→ **TASK ITEM A**: Find every line in the listing that contains the word "service", and copy each of those lines in full.

→ **SELECTED EXTRACT**:
++++++++++++++++++++

In this first notebook, we will demonstrate how to:
- Install and configure a Databricks cluster ready for raster processing, including installing the Datbaricks Labs Mosaic[↗︎](https://github.com/databrickslabs/mosaic) project and its GDAL[↗︎](https://gdal.org/) extensions;
- Read a publicly available vector dataset describing green space locations in Great Britain and prepare this for later use by reprojecting coordinates and converting the geometries into GeoJSON format;
- Query the Microsoft Planetary Computer's Sentinel 2 catalog[↗︎](https://planetarycomputer.microsoft.com/dataset/sentinel-2-l2a) to obtain links to the relevant imagery for our areas of interest; and
- Download the single-band GeoTIFF images to a location in the Databricks file system.

++++++++++++++++++++

→ **MATERIAL PROVIDED**:
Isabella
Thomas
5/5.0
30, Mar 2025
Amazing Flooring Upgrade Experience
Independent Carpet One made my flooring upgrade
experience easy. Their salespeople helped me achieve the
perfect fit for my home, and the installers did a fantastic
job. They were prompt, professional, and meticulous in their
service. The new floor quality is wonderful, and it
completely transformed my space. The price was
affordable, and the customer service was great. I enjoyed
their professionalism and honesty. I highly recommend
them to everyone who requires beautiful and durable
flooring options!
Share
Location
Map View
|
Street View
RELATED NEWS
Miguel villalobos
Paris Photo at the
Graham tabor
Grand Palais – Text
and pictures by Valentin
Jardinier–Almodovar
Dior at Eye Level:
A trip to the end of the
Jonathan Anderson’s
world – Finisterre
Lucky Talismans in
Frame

++++++++++++++++++++

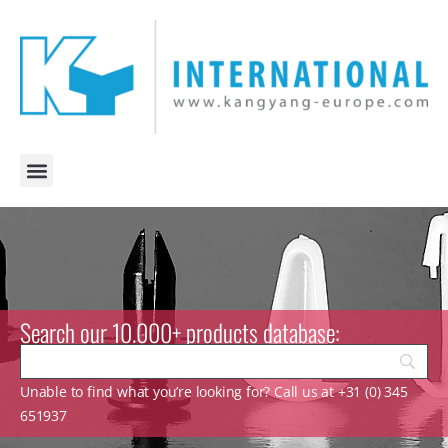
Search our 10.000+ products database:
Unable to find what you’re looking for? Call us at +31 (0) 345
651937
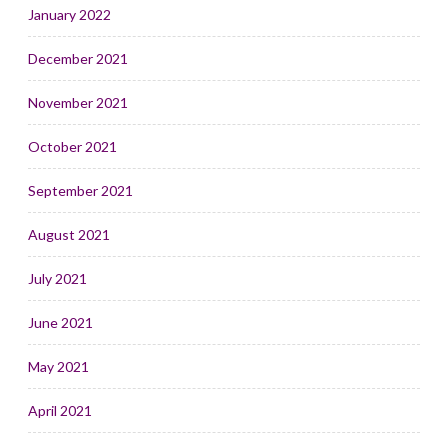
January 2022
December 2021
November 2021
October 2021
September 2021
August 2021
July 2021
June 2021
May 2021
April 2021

++++++++++++++++++++

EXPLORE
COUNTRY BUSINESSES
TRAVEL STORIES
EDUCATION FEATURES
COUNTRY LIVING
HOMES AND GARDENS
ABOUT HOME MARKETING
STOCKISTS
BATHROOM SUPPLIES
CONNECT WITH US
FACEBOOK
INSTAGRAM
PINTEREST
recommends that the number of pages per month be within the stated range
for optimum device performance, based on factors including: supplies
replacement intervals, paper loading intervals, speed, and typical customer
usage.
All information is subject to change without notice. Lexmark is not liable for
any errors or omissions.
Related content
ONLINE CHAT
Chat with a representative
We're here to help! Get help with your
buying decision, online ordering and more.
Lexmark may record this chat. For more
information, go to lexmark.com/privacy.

++++++++++++++++++++

→ **TASK ITEM B**: Pick up the overview of the first Databricks raster-processing notebook after its final bullet point and continue it.

→ **WRITTEN REPLY A**:
service. The new floor quality is wonderful, and it
affordable, and the customer service was great. I enjoyed

→ **WRITTEN REPLY B**:
## Install the libraries and prepare the environment

For this demo we will require a few spatial libraries that can be easily installed via pip install. We will be using gdal, rasterio, pystac and databricks-mosaic for data download and data manipulation. We will use planetary computer as the source of the raster data for the analysis.

In [0]:
import os

notebook_path = dbutils.notebook.entry_point.getDbutils().notebook().getContext().notebookPath().get()
project_path = os.path.dirname(notebook_path)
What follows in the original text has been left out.